**AUSGANGSTEXT:**
------------------------

Mein Bruder ist verschwunden. Auf dem Weg in sein Zimmer im Dachgeschoss höre ich, wie meine Eltern mit der Polizei sprechen. Dann wird es still. Die Wände in Leons Zimmer sind mit Plakaten gepflastert, die meisten von der „atavistischen Aktion“. Auf der Couch sammelt sich dreckige Wäsche. Über seinem Bett: eine umgedrehte Deutschlandfahne.

In dem Videospiel „Leons Identität“ muss man herausfinden, warum der Bruder nach rechts gedriftet und wohin er verschwunden ist. Die Logos der fiktionalen „atavistischen Aktion“ erinnern an die der leider sehr realen rechtsextremen Identitären Bewegung. Das Land Nordrhein-Westfalen hat das Game zusammen mit dem Verfassungsschutz entwickelt und 2020 veröffentlicht, um junge Menschen über rechtsextreme Bewegungen aufzuklären.

Die Idee ist eigentlich cool. Aber die Umsetzung? Na ja. Ich fühle mich unterfordert. Es gibt kein einziges richtiges Rätsel, keine Denkaufgaben, und die nächsten Schritte sagt mir die Stimme meines Charakters (der konstant Selbstgespräche führt?) einfach vor: „icH kÖNnte mAL scHAUeN, oB IcH iN leONs coMPutER etWAs fINde …“ Ja, ach was, Jonas. Die Intonation der Stimme aus dem Off klingt dazu noch wie eine schlechte Filmsynchro.

------------------------

**BEREITGESTELLTE ZEILEN:**
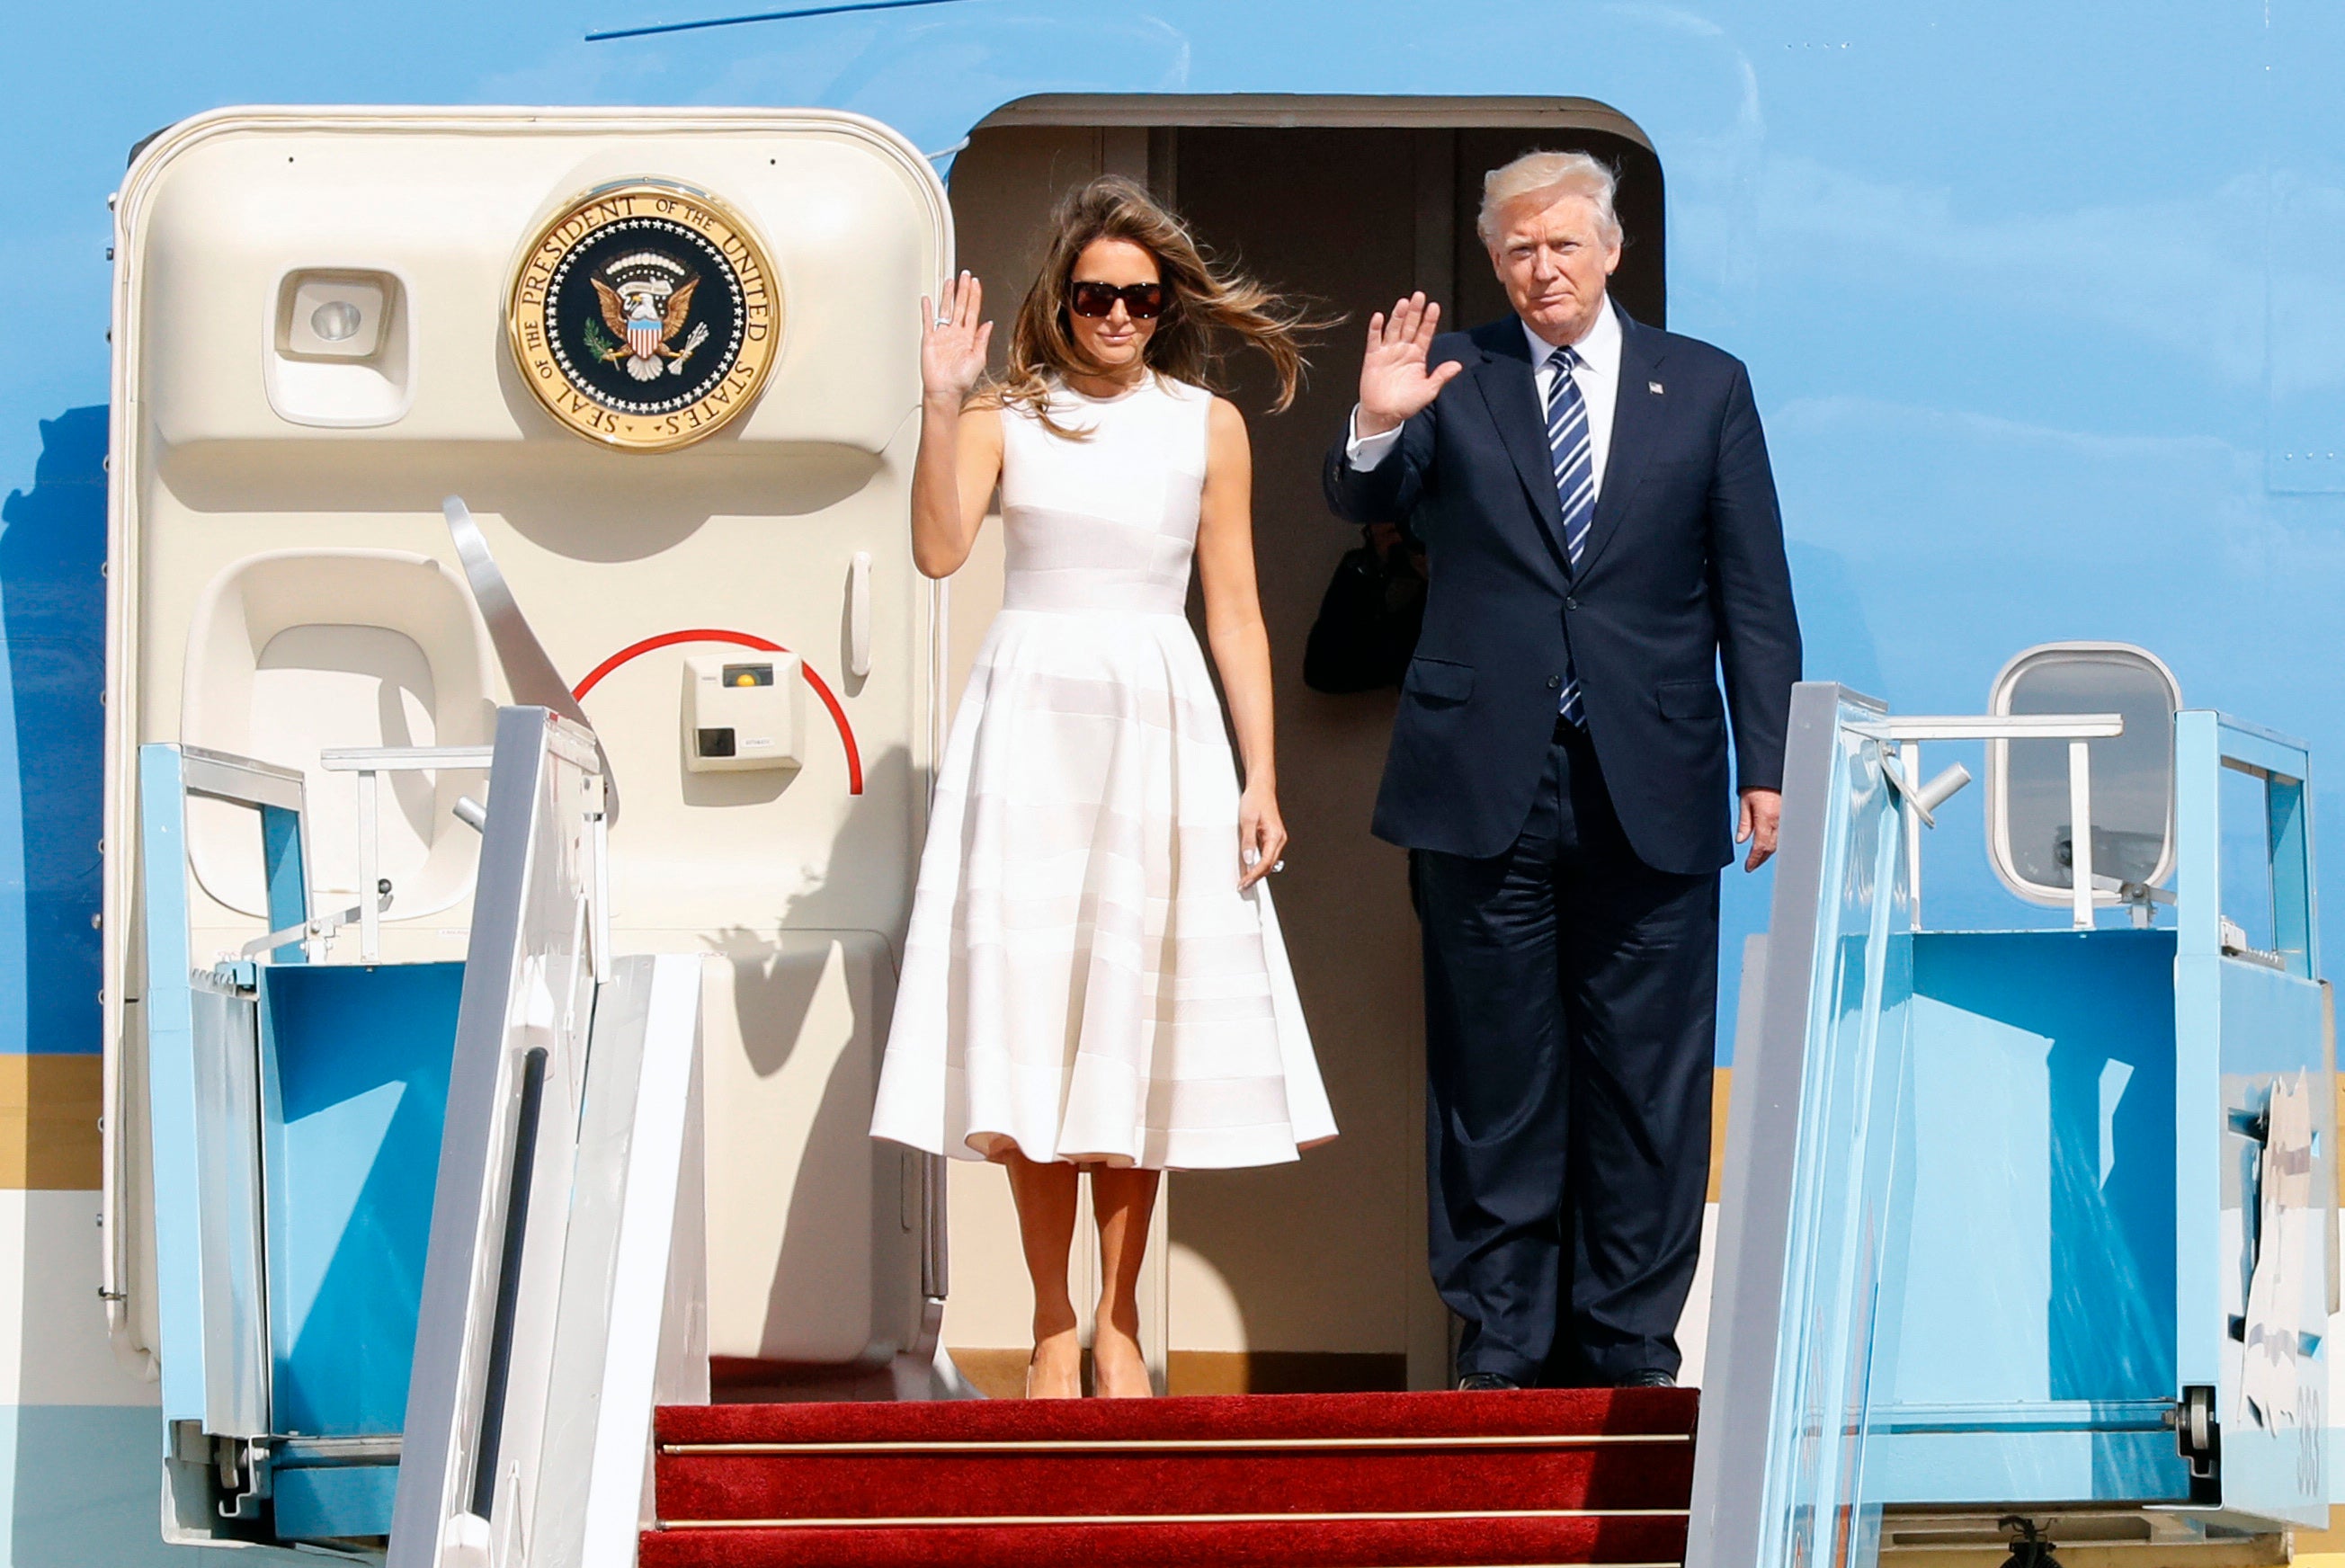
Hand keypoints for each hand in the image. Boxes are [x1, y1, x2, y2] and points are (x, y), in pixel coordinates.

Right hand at [920, 271, 991, 406]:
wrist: (945, 390)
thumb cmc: (961, 380)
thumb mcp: (978, 358)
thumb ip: (982, 339)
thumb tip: (989, 323)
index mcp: (968, 337)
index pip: (973, 311)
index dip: (975, 296)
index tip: (976, 283)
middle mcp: (956, 333)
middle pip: (960, 305)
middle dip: (963, 290)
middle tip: (965, 275)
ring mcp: (942, 335)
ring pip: (945, 309)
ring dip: (947, 295)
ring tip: (950, 281)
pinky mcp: (930, 339)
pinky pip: (928, 321)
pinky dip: (927, 310)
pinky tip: (928, 299)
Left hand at [1238, 780, 1287, 889]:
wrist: (1261, 788)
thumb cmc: (1255, 801)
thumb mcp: (1247, 820)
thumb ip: (1248, 841)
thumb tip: (1248, 860)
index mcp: (1275, 836)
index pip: (1265, 862)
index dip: (1254, 874)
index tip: (1244, 882)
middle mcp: (1279, 839)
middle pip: (1268, 865)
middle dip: (1255, 877)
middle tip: (1242, 885)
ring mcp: (1276, 838)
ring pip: (1268, 861)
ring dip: (1257, 871)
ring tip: (1244, 879)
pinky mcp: (1271, 837)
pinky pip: (1266, 854)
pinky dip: (1258, 863)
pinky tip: (1249, 867)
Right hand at [1356, 292, 1462, 437]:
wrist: (1384, 414)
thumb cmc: (1405, 403)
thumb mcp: (1428, 391)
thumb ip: (1441, 376)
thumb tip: (1457, 366)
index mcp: (1417, 356)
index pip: (1425, 333)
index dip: (1429, 320)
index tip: (1434, 307)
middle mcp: (1403, 350)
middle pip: (1410, 326)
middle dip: (1415, 311)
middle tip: (1419, 297)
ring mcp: (1388, 352)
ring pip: (1394, 329)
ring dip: (1398, 316)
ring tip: (1403, 303)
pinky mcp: (1373, 357)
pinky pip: (1374, 340)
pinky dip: (1376, 329)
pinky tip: (1379, 317)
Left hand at [1737, 788, 1781, 871]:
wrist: (1771, 771)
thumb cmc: (1757, 784)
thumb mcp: (1745, 802)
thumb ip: (1744, 823)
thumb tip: (1741, 840)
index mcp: (1766, 818)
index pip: (1760, 846)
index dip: (1754, 859)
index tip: (1748, 866)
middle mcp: (1779, 820)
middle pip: (1771, 847)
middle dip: (1761, 858)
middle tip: (1752, 864)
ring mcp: (1786, 818)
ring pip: (1778, 842)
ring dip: (1768, 851)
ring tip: (1759, 857)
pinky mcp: (1789, 815)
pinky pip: (1783, 833)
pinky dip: (1775, 841)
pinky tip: (1769, 843)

------------------------

**ZUR AUFGABE:** Führe den Text über das Videospiel „Leons Identität“ weiter, und zwar im Anschluss an seinen letzten Satz.

**LÖSUNG DER AUFGABE:**
Politische Aufklärung per Videospiel ist sinnvoll. Das findet wohl auch der Medienminister von NRW, Nathanael Liminski von der CDU. Nun soll nämlich das zweite Spiel zusammen mit dem Verfassungsschutz entwickelt werden, kündigte Liminski beim Games-Gipfel in Köln an. Statt um Rechtsextremismus wird es um islamistische Propaganda gehen. Eine Million Euro will das Land investieren.

Spiele, die bilden wollen, fasst man unter „Serious Gaming“ zusammen. Ob ein Game „serious“ ist oder nicht, ist schwer zu sagen. Ein Beispiel ist „Zoo Tycoon“. Ich habe in den Jahren, als ich passioniert virtuelle Zoos verwaltet habe, viel über Tiere gelernt: Wie sehen Okapis aus? Bengalische Tiger können schwimmen?! Und in welchem Geländetyp leben Einhörner? Klar können Videospiele nur vereinfachte Ausschnitte der Realität abbilden. Das habe ich als Kind schon gecheckt.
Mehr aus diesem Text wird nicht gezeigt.